Selain peningkatan infeksi di luar China, saat ini sejumlah negara menghadapi terjadinya infeksi domestik, yaitu penularan virus korona antar-orang di dalam negeri. Negara-negara yang telah mengonfirmasi infeksi domestik ini antara lain Perancis, Vietnam, Thailand, China, Jerman, Jepang, Korea Selatan, dan Amerika Serikat.
Waspadai wabah
Di tengah meluasnya infeksi di luar negeri, hingga kini Indonesia belum mengonfirmasi adanya kasus positif. Belum adanya konfirmasi infeksi virus korona baru di Indonesia telah menjadi tanda tanya. ”Tetapi, ini tidak bisa disimpulkan bahwa kita tidak bisa melakukan screening (penapisan) virus korona ini, seperti yang diberitakan media di Australia itu keliru,” kata Amin.
Menurut dia, lembaganya sudah punya teknologinya sejak lama. ”Dari peralatan, reagen, maupun kapasitas sumber daya kita sudah bisa dan biasa melakukan screening terhadap berbagai virus baru, seperti dulu kita lakukan dalam kasus wabah flu burung,” lanjutnya.
Lembaga Eijkman sudah punya reagen pan-corona virus untuk mendeteksi ada atau tidaknya infeksi virus korona.

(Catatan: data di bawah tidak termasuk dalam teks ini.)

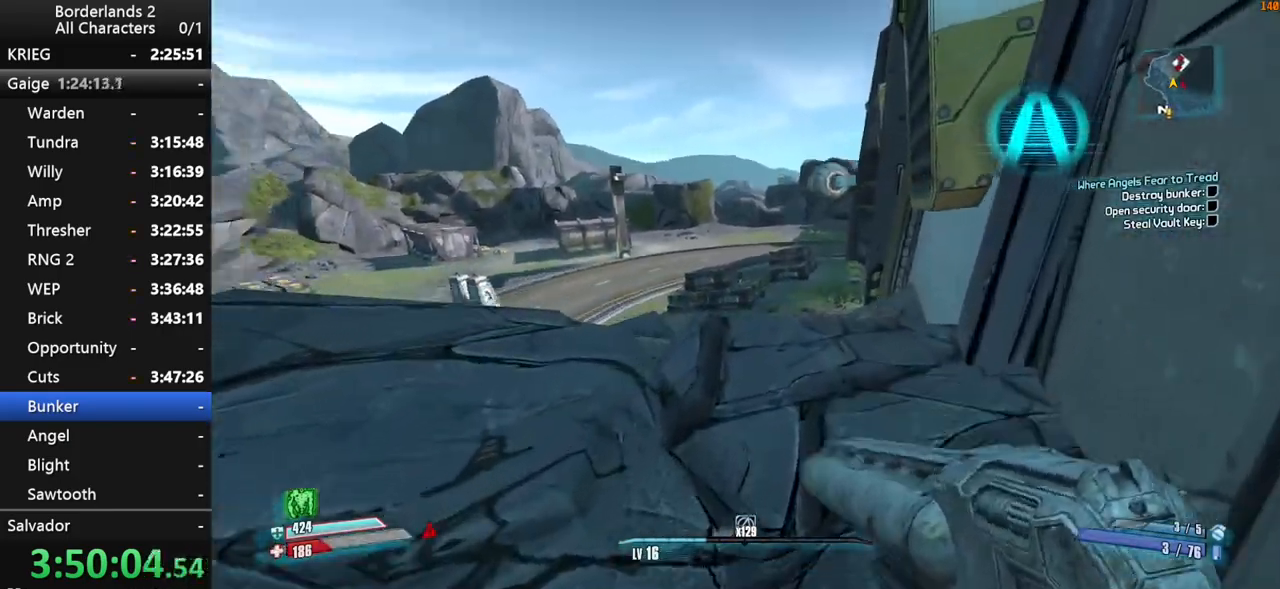
{"keys": ["w"], "mouse": [], "events": [[100, "d", "up"], [100, "shift", "up"], [150, "shift", "down"], [284, "shift", "up"]]}
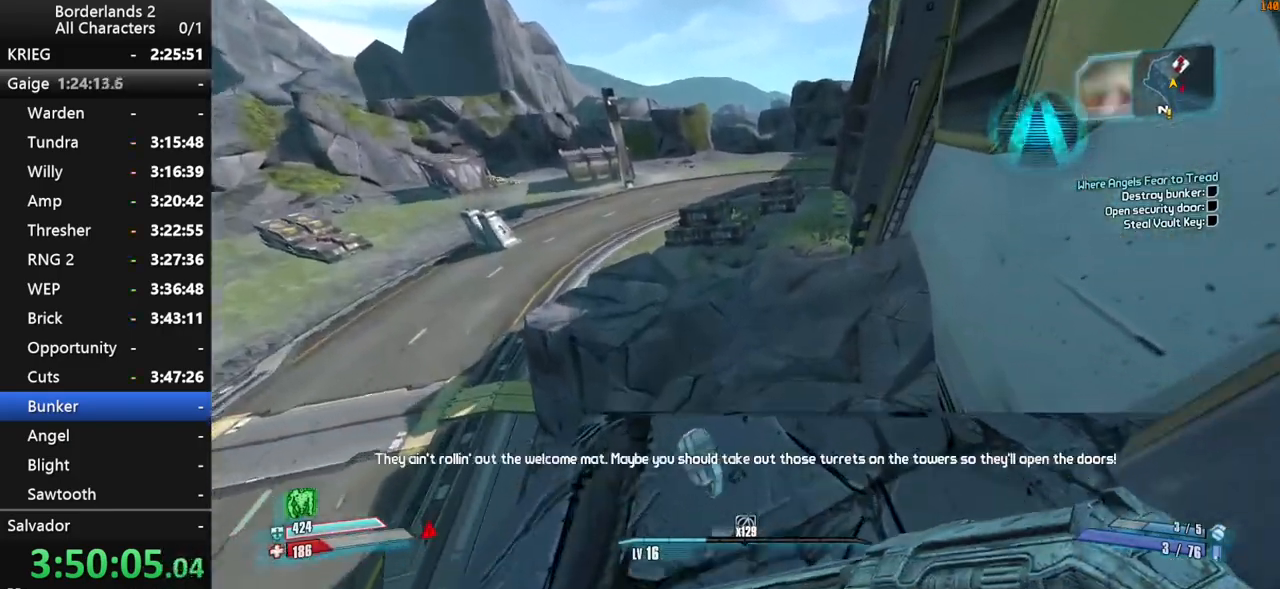
{"keys": ["shift", "w"], "mouse": [], "events": [[17, "shift", "down"], [167, "space", "down"], [250, "space", "up"], [350, "space", "down"], [450, "space", "up"]]}
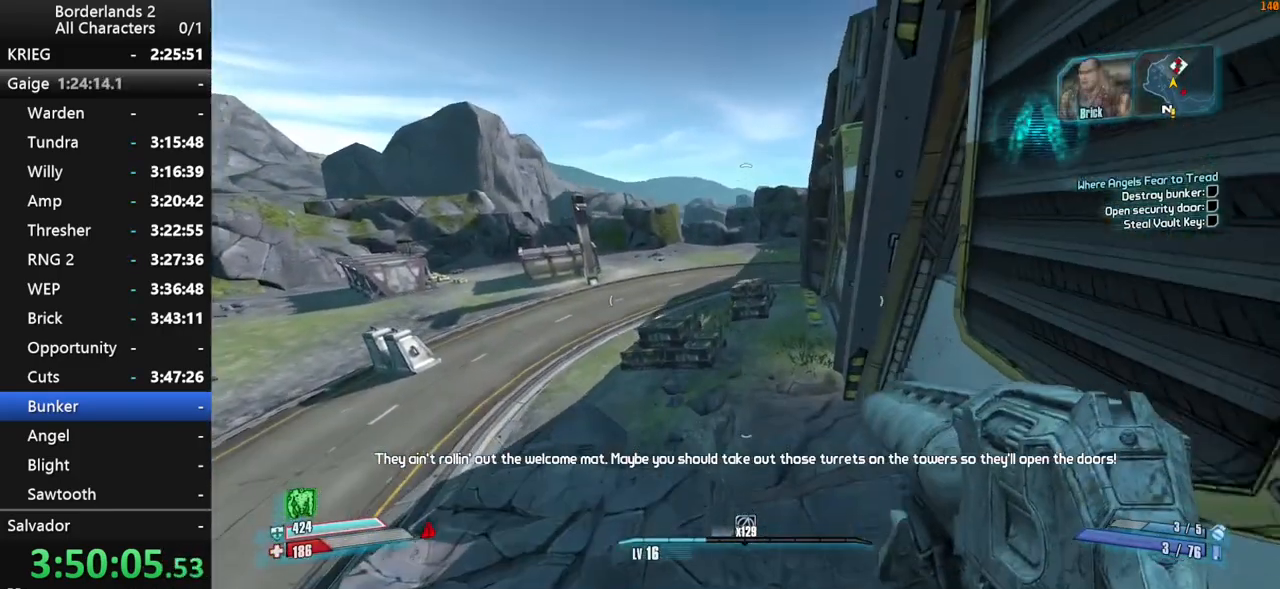
{"keys": ["shift", "w"], "mouse": ["wheel_down"], "events": [[84, "mouse_wheel_down", "down"]]}
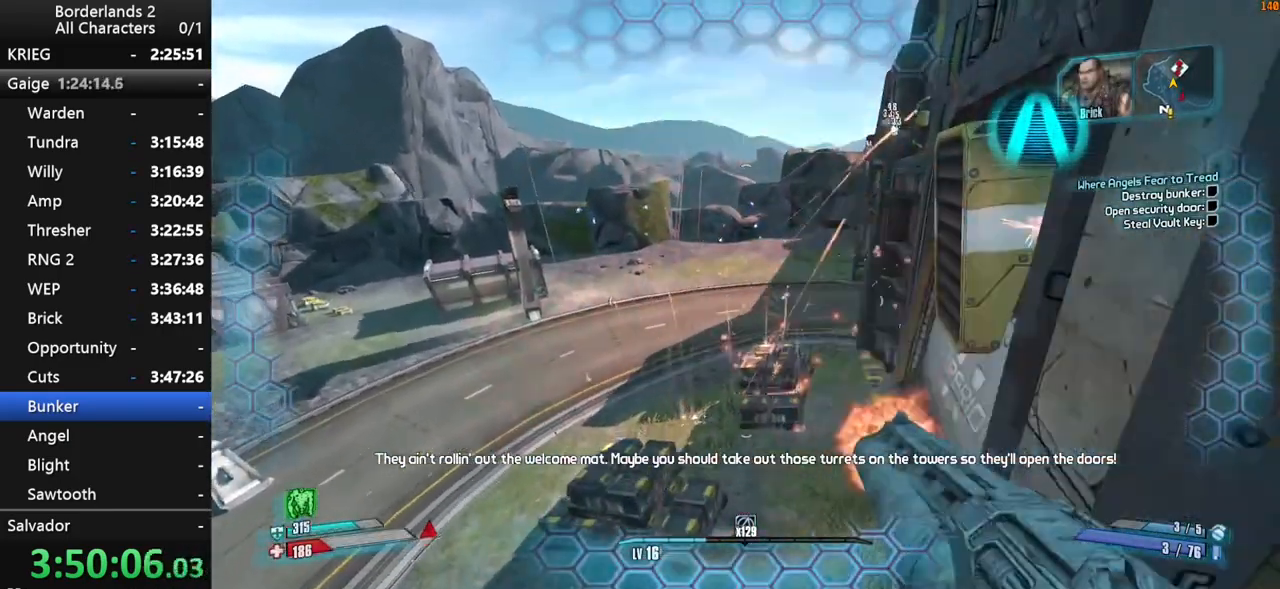
{"keys": ["d", "shift"], "mouse": ["wheel_down"], "events": [[234, "d", "down"], [484, "w", "up"]]}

Setelah itu, tahap berikutnya dilakukan sequencing untuk memastikan apakah memang jenis 2019-nCoV.
Dengan metode dua langkah ini, kami bisa mengidentifikasi keberadaan 2019-nCoV dalam waktu 4-5 hari.
”Dengan metode dua langkah ini, kita bisa mengidentifikasi keberadaan 2019-nCoV dalam waktu 4-5 hari. Sekarang bahkan bisa dipercepat. Kita baru mendatangkan peralatan baru yang bisa memeriksa dalam waktu sehari,” tuturnya.
Meski demikian, Amin menegaskan, Lembaga Eijkman tidak terlibat dalam penapisan dan pemeriksaan kasus-kasus yang dicurigai terinfeksi korona di Indonesia. Sejauh ini hal itu dilakukan Litbang Kesehatan Kementerian Kesehatan. ”Kalau kami dilibatkan, kami siap. Toh, ini untuk kepentingan bersama, untuk bangsa,” ujarnya.
Amin mengatakan sudah mengirim surat ke Menteri Ristek tentang kesiapan Lembaga Eijkman membantu dalam pemeriksaan langsung spesimen ataupun menjadi laboratorium pembanding. ”Prosedurnya memang hasil pemeriksaan dikonfirmasi oleh laboratorium independen. Saya kira, ini yang juga dilakukan di negara-negara lain,” ucapnya.
Kepala Biro Komunikasi dan Pelayanan Masyarakat Kementerian Kesehatan Widyawati, di Jakarta, Jumat (31/1/2020), mengatakan, pasca-keputusan Organisasi Kesehatan Global (WHO) yang menetapkan darurat global terkait penyebaran virus korona baru, pemerintah pun memperkuat kewaspadaan untuk mencegah penularan virus tersebut ke Indonesia.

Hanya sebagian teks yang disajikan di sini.